=== Exercise data ===
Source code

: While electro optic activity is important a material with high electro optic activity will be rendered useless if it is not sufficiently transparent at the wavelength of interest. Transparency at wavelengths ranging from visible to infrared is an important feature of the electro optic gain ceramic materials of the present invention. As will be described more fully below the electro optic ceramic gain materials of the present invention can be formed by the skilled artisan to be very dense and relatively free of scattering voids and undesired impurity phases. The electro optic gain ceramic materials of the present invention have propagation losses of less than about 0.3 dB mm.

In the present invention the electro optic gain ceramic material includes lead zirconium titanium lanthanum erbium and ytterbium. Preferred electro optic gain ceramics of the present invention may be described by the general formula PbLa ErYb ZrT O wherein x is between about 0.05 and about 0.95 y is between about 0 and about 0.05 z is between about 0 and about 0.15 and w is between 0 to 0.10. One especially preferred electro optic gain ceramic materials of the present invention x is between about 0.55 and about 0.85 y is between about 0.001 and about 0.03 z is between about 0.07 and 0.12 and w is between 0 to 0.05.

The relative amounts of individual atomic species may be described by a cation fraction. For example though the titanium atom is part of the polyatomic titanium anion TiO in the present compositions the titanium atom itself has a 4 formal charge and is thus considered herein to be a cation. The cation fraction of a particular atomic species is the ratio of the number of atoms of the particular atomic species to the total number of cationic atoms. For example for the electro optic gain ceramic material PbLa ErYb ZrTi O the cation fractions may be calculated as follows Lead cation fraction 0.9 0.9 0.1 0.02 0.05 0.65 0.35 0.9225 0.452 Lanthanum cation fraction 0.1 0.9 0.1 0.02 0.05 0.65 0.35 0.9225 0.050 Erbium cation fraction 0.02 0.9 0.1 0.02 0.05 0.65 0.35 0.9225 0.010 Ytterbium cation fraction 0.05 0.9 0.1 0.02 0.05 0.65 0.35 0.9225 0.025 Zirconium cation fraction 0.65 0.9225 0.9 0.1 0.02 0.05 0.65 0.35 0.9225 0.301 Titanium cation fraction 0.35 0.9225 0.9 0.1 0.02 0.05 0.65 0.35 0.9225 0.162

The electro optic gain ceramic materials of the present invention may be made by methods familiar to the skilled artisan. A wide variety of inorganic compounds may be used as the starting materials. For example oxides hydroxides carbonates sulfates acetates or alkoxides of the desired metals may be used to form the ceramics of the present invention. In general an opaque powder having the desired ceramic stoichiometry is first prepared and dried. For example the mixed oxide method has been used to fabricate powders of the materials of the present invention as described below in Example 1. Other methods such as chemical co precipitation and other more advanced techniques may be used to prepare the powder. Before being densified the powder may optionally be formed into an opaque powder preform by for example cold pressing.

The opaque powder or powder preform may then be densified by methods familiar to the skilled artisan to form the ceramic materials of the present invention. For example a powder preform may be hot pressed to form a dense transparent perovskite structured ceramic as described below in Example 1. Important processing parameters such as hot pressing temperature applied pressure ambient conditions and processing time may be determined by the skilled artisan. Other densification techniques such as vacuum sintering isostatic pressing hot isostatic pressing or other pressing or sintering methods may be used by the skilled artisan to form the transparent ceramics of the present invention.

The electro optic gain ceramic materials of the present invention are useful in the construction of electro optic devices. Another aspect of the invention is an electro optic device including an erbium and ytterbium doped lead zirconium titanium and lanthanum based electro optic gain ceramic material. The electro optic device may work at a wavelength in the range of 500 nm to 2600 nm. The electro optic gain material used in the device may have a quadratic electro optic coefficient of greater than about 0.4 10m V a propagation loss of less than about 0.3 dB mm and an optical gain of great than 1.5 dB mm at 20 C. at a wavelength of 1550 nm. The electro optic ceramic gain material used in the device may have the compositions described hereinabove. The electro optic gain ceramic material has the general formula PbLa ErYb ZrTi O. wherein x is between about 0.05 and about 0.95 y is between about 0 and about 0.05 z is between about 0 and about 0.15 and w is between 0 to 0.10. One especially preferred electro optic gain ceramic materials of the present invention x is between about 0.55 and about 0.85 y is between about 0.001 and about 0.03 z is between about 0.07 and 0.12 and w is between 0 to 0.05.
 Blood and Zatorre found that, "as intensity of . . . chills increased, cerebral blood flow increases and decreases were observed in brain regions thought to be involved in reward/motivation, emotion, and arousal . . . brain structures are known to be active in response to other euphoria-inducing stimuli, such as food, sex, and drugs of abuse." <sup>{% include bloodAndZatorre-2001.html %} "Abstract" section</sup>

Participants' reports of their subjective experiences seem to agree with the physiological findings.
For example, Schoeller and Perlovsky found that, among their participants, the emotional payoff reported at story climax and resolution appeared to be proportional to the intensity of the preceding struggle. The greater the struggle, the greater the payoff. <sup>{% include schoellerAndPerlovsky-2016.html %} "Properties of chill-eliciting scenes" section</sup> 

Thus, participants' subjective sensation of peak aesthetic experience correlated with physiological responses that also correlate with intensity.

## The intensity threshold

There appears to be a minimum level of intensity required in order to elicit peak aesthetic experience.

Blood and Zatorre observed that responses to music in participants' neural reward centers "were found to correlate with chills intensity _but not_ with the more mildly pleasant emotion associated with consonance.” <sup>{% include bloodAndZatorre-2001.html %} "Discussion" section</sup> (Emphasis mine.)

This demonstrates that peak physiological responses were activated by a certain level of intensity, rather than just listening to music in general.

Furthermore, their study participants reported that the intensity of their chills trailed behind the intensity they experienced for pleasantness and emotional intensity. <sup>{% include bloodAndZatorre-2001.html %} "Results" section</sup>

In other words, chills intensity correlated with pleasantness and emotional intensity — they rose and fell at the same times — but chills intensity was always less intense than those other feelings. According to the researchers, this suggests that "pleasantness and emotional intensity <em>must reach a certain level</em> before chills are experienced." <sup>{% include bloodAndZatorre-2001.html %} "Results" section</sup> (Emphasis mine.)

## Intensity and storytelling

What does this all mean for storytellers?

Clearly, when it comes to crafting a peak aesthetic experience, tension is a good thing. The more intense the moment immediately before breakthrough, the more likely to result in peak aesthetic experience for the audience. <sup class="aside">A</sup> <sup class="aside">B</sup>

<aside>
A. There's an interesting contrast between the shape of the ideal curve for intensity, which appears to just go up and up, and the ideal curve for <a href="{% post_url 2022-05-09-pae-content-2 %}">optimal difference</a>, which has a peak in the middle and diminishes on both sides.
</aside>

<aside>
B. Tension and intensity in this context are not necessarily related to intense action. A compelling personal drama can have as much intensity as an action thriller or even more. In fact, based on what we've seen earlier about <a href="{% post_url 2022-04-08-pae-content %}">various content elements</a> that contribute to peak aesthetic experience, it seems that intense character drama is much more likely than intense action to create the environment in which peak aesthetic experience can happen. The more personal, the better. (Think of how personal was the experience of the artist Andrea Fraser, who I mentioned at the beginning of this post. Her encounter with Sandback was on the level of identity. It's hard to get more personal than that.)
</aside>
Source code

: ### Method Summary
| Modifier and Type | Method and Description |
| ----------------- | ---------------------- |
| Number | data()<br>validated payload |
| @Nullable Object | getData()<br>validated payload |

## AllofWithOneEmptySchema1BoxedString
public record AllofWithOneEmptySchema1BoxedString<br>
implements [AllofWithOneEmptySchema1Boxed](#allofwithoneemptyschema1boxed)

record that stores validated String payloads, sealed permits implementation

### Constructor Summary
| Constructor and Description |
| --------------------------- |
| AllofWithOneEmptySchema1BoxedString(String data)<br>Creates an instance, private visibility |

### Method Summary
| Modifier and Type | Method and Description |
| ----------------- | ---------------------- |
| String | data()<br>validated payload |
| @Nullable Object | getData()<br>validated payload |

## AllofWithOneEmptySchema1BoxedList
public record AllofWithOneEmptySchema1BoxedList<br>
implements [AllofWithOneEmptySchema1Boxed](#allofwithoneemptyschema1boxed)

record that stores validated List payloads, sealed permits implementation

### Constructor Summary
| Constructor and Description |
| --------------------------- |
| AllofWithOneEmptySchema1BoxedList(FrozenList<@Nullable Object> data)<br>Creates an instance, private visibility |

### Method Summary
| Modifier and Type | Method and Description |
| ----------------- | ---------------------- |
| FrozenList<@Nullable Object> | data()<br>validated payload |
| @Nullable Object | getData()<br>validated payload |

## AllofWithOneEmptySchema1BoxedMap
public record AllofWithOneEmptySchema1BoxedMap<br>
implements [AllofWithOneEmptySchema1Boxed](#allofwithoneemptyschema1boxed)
===
Lines above that contain the string "appears" make up the answer.

There appears to be a minimum level of intensity required in order to elicit peak aesthetic experience.
A. There's an interesting contrast between the shape of the ideal curve for intensity, which appears to just go up and up, and the ideal curve for <a href="{% post_url 2022-05-09-pae-content-2 %}">optimal difference</a>, which has a peak in the middle and diminishes on both sides.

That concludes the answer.